Luckily, a neighbour was on hand. She mentioned in passing that it was daughter three’s sports day. This had entirely escaped my attention. I had bid daughter three goodbye with a note in her bag excusing her from swimming as she still had a cold. “It’s a good thing I don’t have PE today,” she said, “because I think I might be sick if I had to run.” The news that she might have to run a little bit more than normal was not what I wanted to hear. She no longer had a temperature, but she was feeling tired. She probably could have done with another day at home. Guilt.
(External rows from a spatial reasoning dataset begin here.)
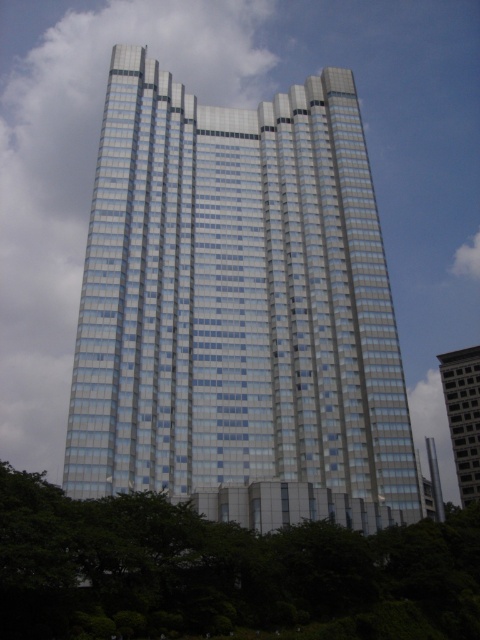
Does green leafy tree at lower center appear under glassy reflective building at right?

No.

Between green leafy tree at lower center and glassy reflective building at right, which one is positioned lower?

glassy reflective building at right is lower down.

Between point (309, 577) and point (460, 424), which one is positioned behind?

The point (460, 424) is behind.

Image resolution: width=480 pixels, height=640 pixels. Find the location of `green leafy tree at lower center`. green leafy tree at lower center is located at coordinates (223, 572).

Who is higher up, glassy steel tower at center or glassy reflective building at right?

glassy steel tower at center

Who is positioned more to the left, glassy steel tower at center or glassy reflective building at right?

glassy steel tower at center

Does point (216, 278) come farther from viewer compared to point (465, 433)?

No.

The image size is (480, 640). In order to click on glassy steel tower at center in this screenshot , I will do `click(239, 310)`.

Is point (130, 476) positioned before point (233, 563)?

No.

Find the location of `glassy steel tower at center`. glassy steel tower at center is located at coordinates tap(239, 310).

Find the location of a particular element. glassy steel tower at center is located at coordinates (239, 310).

The height and width of the screenshot is (640, 480). I want to click on glassy steel tower at center, so click(x=239, y=310).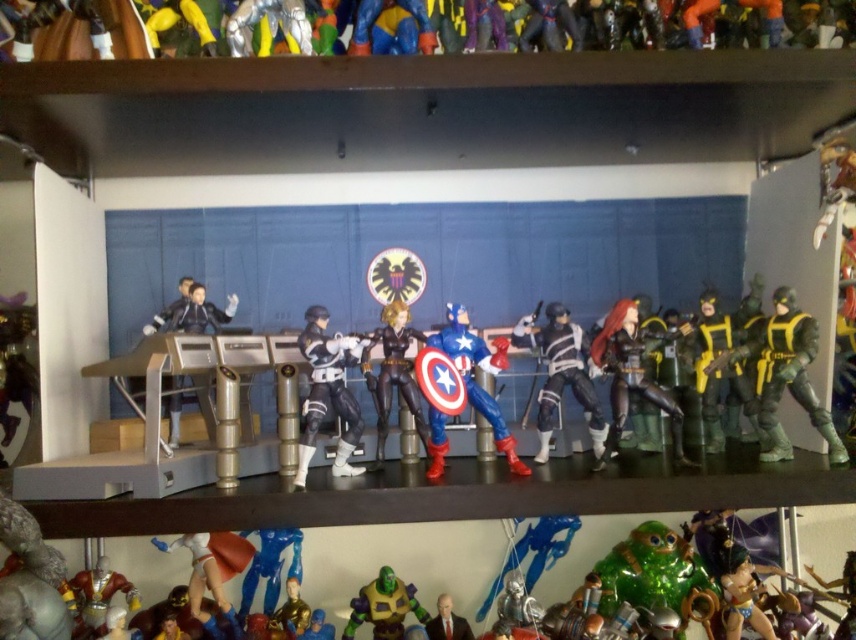
Does green rubber alien at lower center appear on the right side of smooth plastic superhero at lower center?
I got home and rang the AA. A lovely man arrived and fixed the tyre. Things started looking up. The rains showered down and sports day was called off. My week suddenly brightened. However, on Thursday the clouds gathered again. The plumber was due to arrive to fix the kitchen tap. Only he couldn’t locate the water mains. Guilt. Then he couldn’t turn the water off as the tap has apparently locked shut. So we had to turn off the tap outside, annoying the next door neighbour who had her washing in. Meanwhile, the nursery rang to say the baby had a temperature of 102 degrees. Double guilt. He had been hot in the night, but seemed fine by morning and wolfed down his yoghurt while waving and saying ‘uh oh’ a lot. Just to add to the day’s joys, the computer kept freezing and the back-up laptop has had the Internet disabled by daughter two [something about an IP address being non-existent…]. 

One day I hope that I will actually get ahead of myself and not be spending all my life firefighting. I am beginning to envy my partner going out to the office.